The brief facts of the matter were that a son and his wife sued his father alleging that they had worked on the family farm for over 18 years and as a result of the breakdown of the relationship between the father and his son, the son was excluded from the farming business and was then subsequently removed from the father’s Will, such that the son no longer enjoyed any expectation of receiving the farming land or any other assets in the future.

The son asserted that throughout his working relationship, the father had made representations to the son that he would one day take over the farming business and that both he and his wife relied on those representations to their overall detriment by committing their life to working on the farm.  The son and his wife sought a remedy from the Court that recognised that they had an interest in the land because of the broken promises of the father.  In return, the father denied that any such representations were made to his son and that any expectations held by the son were unfounded and unreasonable.  The father also asserted that if any such representations did occur they should not have been reasonably relied upon and that neither the son nor his wife had suffered any detriment, in that they had been properly rewarded for their contributions to the farming business over the years.

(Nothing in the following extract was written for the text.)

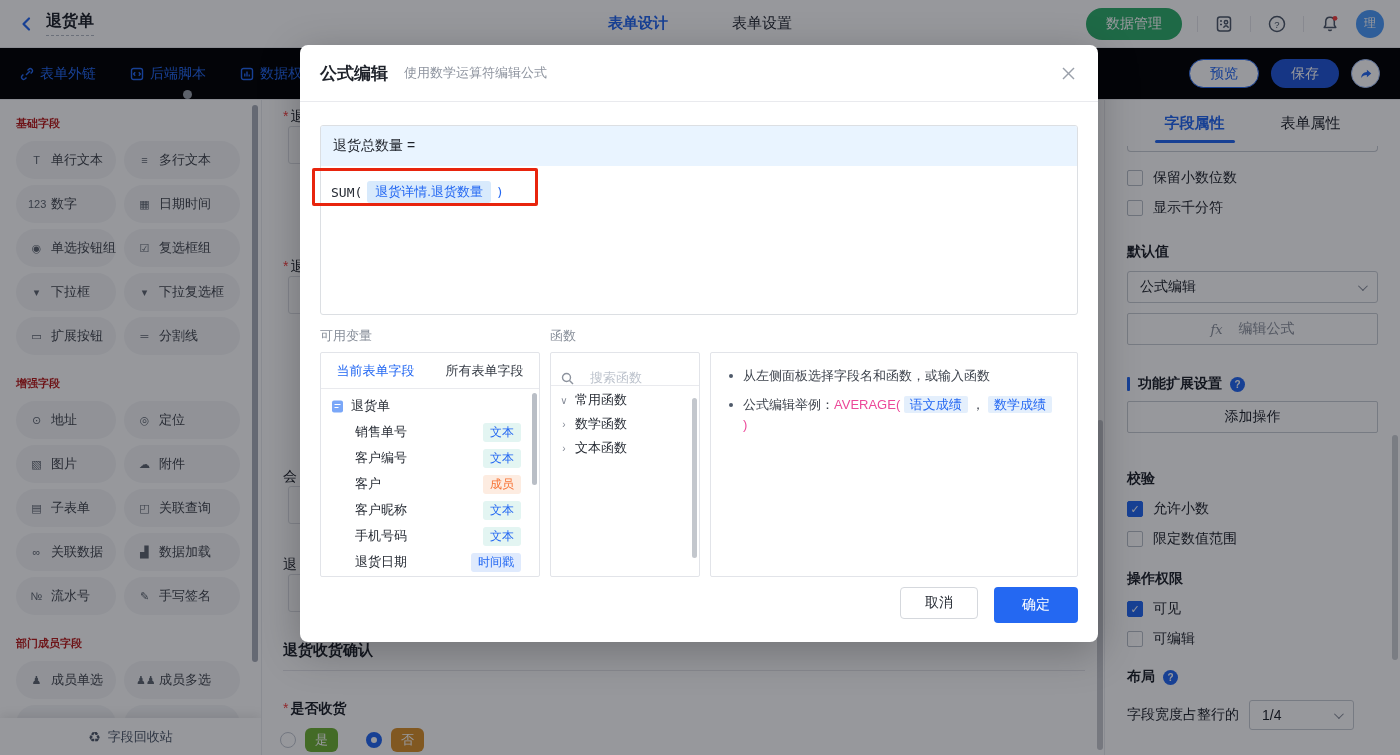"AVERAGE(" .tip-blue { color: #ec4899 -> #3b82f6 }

In the end, the Court found in favour of the son and his wife and held that over the course of the working relationship various representations were made by the father to his son and his son’s wife regarding the future ownership of the farming land and equipment and that both the son and his wife had reasonably relied on those representations to their detriment, and as a result were entitled to at least some if not all of the farming land and plant and equipment.

This case needs to be considered carefully in light of its own facts, but the message should be clear to those farmers who have sons (and daughters) who have been working on the farm for a long period of time in the expectation that they will receive that farm in the future.  Do not leave anything to chance.

It is best to properly document any agreement reached or make it clear that no such agreement exists and do so in writing.